In the interview on the Moldovan tobacco market, how many organizations does the company report cooperating with?

Start of SUPPLIED PASSAGE

We are expanding and continuing to invest in the Moldovan market. In the last two years alone, we have managed to launch local production, introduce the latest version of the IQOS Iluma tobacco heating device to our smoke-free portfolio, and this year we introduced the new Iluma i version.

To support and serve consumers, we opened another brand store in Chisinau and have expanded the infrastructure. In the smoke-free category alone, our investments over the last two years amounted to about $3 million.

We also continue to expand our team and develop partnerships with local companies. In total, we cooperate with 580 organizations (distribution, rental of premises, consulting, printing, waste collection and recycling), and our payments under these contracts exceeded 430 million lei last year.

I would like to mention that in 2024 we paid about 2.6 billion lei in taxes (including excise and VAT). This is about 40% of all revenues generated by the tobacco industry in Moldova. That is why we maintain our position as the market leader both in terms of volumes and investment activity.

– What are the current global trends, and how are investments in the smoke-free product category materializing?

– We are seeing growth in almost all 100 markets where PMI with the smoke-free category is present, but the key region for the company is Europe. It has become the “engine” of our transformation: in a number of countries in the region, 70-80% of our revenue is already generated by smoke-free products, and globally their share has reached about 41%. This is also reflected in our production base: today only 4 out of 19 production facilities in Europe produce cigarettes. The company is actively developing, opening new lines for alternative products, including nicotine pouches. This is the “re-industrialization” of the tobacco business: investments, jobs, exports.

– With this approach, is Philip Morris ready to give up its legendary Marlboro for IQOS?

– We explicitly say: all cigarettes should take their place in a museum. It’s a natural evolution. Already now, revenue from smoke-free products exceed Marlboro sales on a global level.

– If you compare our market with Romania, Ukraine, Poland, etc., what are the fundamental differences?

– Consumers everywhere are similar: if they have access to information and choice, they switch from cigarettes to alternatives that do not burn. The difference in Moldova is in the regulatory policy: it has some of the toughest restrictions in Europe. The legislation prohibits virtually any form of communication with consumers. We cannot call a store “IQOS”, although it is a registered trademark. In most EU countries, including neighboring Ukraine, such things are allowed. In Moldova, the consumer’s access to information about alternatives is limited, which ultimately, in our opinion, affects the informed choice and affects the efficiency of investments.

End of SUPPLIED PASSAGE
Start of INFORMATION SUPPLIED

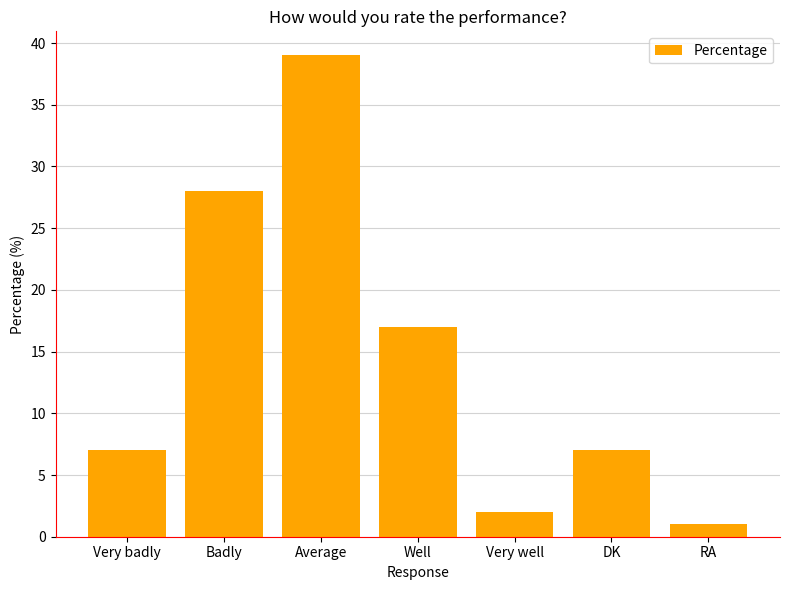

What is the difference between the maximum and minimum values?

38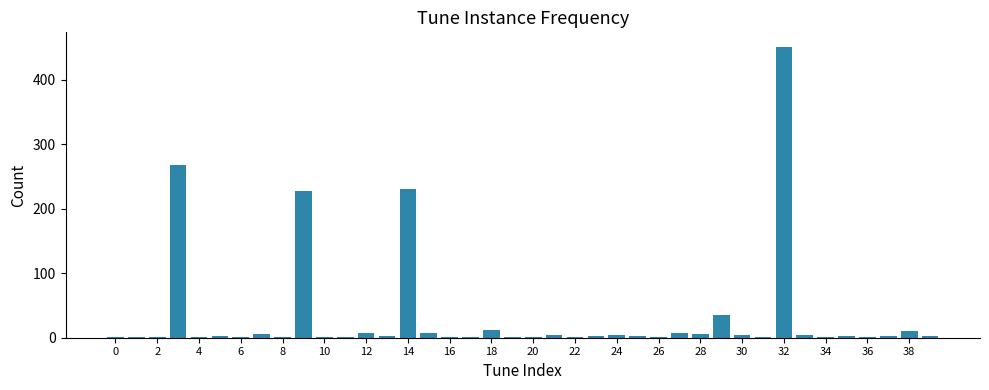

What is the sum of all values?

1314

End of INFORMATION SUPPLIED
Start of INFORMATION SUPPLIED

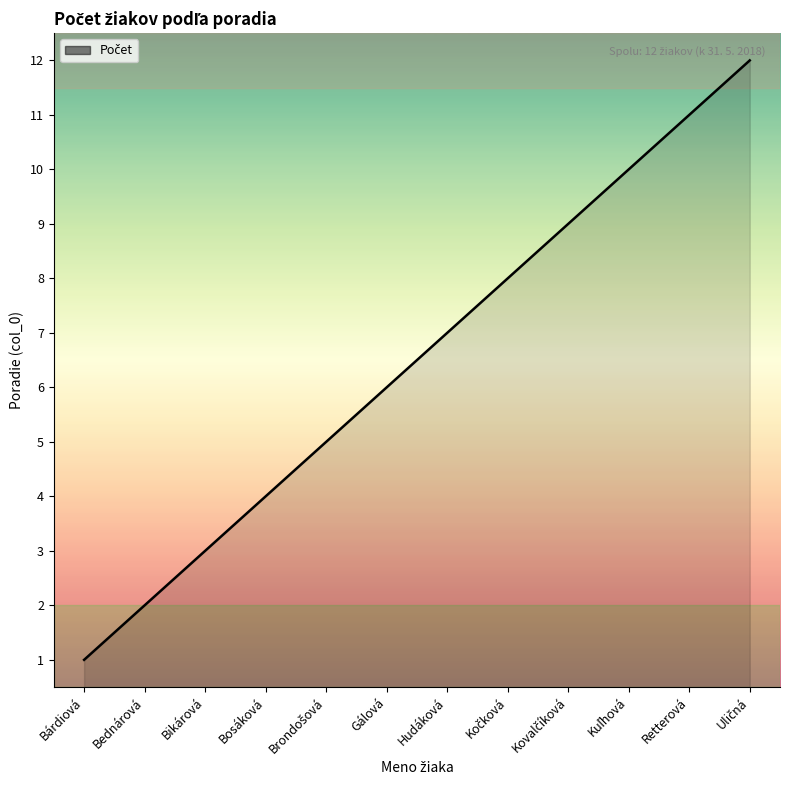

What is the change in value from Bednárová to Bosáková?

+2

End of INFORMATION SUPPLIED
Start of INFORMATION SUPPLIED

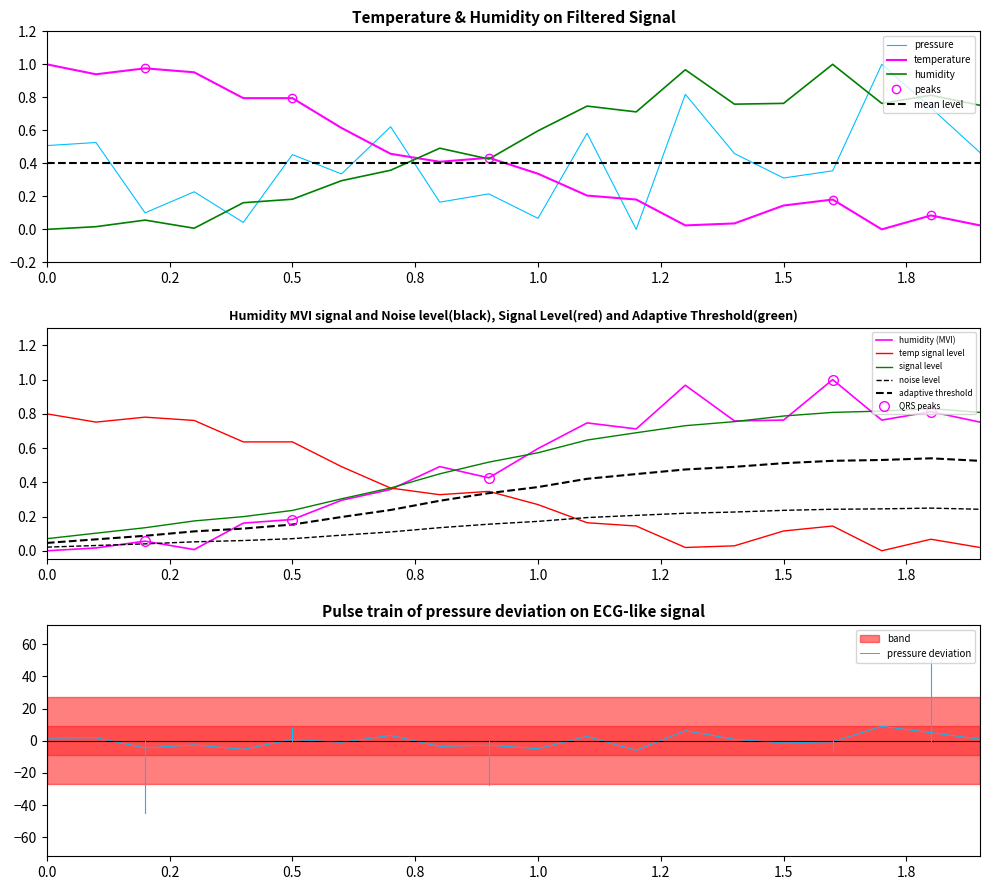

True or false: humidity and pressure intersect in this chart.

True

End of INFORMATION SUPPLIED

**RESPONSE TO THIS TASK**
580 organizations.